Richard Peralta
Contemporary Art

Angelus Natura Angelus Natura

Angelus Natura

Angelus Natura

Baroque Cosmovision and present-day Cusquenian art

Some 21st century Cusquenian artists continue to paint Andean baroque images also known as the Cusquenian School, but the majority of these artists no longer see or feel the world as the 17th century artists did, they express in their works another way of understanding religion, art, the era of globalisation and new technology, with the hope that cultural diversity will not disappear in order to show the difference and reaffirm us as Peruvians,
with the need to keep current art alive and impregnated in the social and cultural fabric of Cusco.

The current artist will be imbued with Andean baroque models, present in temples and museums such as painting and sculpture, together with all the techniques and creative processes that are still in force today and continue to be used fused with contemporary techniques and media.

Visual artists circulate in diverse creative areas, are characterised by their appropriation, are multidisciplinary on the basis of circulation and experimentation, and are influenced by pluralism, globalisation and exhibition strategies. Therefore, the current painting with dyes of tradition will have a hard battle against the proposals of contemporary art (new artistic behaviours and new technology), the eternal conflict between tradition and modernity of discursive plurality. Ultimately, this clash of past and present canons, which differ in concept and aesthetics, will give rise to a unique and original painting: a neo-baroque art with an air of antiquity while remaining contemporary.

The Andean Baroque was an artistic current of great impact that spread throughout Upper Peru and other neighbouring countries.
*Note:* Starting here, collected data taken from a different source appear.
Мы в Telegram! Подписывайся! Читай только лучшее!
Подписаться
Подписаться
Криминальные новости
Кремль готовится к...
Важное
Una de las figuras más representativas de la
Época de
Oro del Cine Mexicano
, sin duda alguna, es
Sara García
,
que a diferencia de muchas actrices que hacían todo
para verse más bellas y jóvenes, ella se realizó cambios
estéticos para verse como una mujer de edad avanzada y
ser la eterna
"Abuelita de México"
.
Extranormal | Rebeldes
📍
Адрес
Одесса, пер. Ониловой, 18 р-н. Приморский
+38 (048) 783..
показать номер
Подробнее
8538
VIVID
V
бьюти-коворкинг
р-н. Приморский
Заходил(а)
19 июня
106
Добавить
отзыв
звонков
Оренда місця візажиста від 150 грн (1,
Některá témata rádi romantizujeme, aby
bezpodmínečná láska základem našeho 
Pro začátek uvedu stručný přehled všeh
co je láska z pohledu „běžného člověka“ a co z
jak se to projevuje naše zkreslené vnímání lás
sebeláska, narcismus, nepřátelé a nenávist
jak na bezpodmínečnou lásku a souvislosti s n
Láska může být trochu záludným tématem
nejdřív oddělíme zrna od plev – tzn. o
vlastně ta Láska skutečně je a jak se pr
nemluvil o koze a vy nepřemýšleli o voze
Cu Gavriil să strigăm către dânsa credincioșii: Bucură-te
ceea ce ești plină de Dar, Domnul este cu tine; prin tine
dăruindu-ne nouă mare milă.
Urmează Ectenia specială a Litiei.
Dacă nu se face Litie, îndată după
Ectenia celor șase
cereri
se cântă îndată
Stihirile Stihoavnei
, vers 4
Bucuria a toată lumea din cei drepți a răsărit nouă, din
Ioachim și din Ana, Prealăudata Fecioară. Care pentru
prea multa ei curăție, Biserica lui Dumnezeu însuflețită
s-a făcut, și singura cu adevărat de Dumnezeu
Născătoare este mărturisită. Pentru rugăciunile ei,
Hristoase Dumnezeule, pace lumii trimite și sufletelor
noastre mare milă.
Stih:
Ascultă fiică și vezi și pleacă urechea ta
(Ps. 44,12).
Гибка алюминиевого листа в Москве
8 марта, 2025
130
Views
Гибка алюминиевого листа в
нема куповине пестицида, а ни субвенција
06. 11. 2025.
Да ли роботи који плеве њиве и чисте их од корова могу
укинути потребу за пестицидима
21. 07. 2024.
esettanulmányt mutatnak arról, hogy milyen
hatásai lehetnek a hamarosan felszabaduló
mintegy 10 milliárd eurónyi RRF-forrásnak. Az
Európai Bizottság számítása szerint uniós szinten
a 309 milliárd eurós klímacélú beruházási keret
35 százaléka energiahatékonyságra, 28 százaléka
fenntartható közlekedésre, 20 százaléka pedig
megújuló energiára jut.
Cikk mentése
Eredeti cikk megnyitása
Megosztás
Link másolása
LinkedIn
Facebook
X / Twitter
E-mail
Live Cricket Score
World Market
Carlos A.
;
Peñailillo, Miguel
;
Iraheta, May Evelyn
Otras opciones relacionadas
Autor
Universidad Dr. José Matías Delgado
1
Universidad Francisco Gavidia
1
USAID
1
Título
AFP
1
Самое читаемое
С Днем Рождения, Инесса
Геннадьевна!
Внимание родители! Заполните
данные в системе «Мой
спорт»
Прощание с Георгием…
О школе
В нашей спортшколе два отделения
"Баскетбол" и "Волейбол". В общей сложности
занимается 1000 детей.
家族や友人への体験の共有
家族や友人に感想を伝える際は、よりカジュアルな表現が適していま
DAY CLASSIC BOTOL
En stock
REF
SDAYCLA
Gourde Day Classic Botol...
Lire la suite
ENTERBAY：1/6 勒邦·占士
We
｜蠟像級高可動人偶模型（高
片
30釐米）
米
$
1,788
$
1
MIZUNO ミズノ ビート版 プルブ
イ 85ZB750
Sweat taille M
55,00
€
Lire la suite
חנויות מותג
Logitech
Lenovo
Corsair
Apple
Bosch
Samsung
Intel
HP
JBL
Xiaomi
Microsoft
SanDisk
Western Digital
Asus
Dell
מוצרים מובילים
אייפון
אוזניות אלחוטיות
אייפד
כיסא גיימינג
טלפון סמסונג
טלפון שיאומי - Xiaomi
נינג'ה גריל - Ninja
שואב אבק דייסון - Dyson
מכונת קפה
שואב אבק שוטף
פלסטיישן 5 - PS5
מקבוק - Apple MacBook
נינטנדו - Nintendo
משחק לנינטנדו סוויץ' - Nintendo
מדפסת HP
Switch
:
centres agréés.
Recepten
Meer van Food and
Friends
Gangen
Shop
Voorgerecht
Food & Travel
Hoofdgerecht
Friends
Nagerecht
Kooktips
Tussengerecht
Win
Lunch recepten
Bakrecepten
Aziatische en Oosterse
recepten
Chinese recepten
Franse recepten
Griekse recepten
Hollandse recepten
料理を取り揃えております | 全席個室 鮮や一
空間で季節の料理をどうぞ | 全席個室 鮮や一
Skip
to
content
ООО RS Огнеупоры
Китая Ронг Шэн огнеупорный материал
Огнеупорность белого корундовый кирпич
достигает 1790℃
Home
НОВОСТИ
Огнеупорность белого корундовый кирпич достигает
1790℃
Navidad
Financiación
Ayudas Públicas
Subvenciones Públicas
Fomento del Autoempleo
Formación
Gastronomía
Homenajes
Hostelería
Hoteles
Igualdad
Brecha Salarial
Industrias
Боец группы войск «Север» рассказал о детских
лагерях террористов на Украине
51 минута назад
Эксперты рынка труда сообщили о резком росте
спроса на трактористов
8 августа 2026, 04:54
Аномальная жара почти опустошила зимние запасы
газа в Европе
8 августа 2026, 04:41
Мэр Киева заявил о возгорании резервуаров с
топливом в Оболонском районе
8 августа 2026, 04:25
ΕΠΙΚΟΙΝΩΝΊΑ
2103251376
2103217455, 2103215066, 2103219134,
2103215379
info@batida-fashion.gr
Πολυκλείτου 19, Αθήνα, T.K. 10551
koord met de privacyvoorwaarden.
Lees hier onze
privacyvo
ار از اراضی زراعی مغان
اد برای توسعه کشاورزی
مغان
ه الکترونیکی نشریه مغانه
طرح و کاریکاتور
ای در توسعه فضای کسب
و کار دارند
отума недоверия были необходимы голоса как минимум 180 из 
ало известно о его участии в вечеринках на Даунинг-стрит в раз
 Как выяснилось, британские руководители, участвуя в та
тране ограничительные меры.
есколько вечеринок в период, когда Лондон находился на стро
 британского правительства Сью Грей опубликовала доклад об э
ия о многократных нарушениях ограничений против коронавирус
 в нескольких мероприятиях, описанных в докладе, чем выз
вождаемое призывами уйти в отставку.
This movement, typical of Western culture, shaped a new way of conceiving art, starting from different historical and cultural contexts, and therefore radically transformed the culture and society of those times and continues to do so, influencing many artists today.

 Richard Peralta

"It is a set of works fundamentally "neo-baroque" about angels and archangels, materialised in oil on canvas and mixed techniques, as a maker of living images, he plays between the earthly and the celestial, between the human and the divine, showing us these beings half divine, half human; so close and alive in front of our eyes. Perhaps because he uses images of real models to create them, this is the reason why we feel so close to his angels and archangels, and allows us for a few moments to see ourselves and move among them. After a long workshop work, we are now in front of this exhibition, which is also presented in the cloisters of a convent; a place that gives us the ideal atmosphere to appreciate and assimilate it in its real dimension."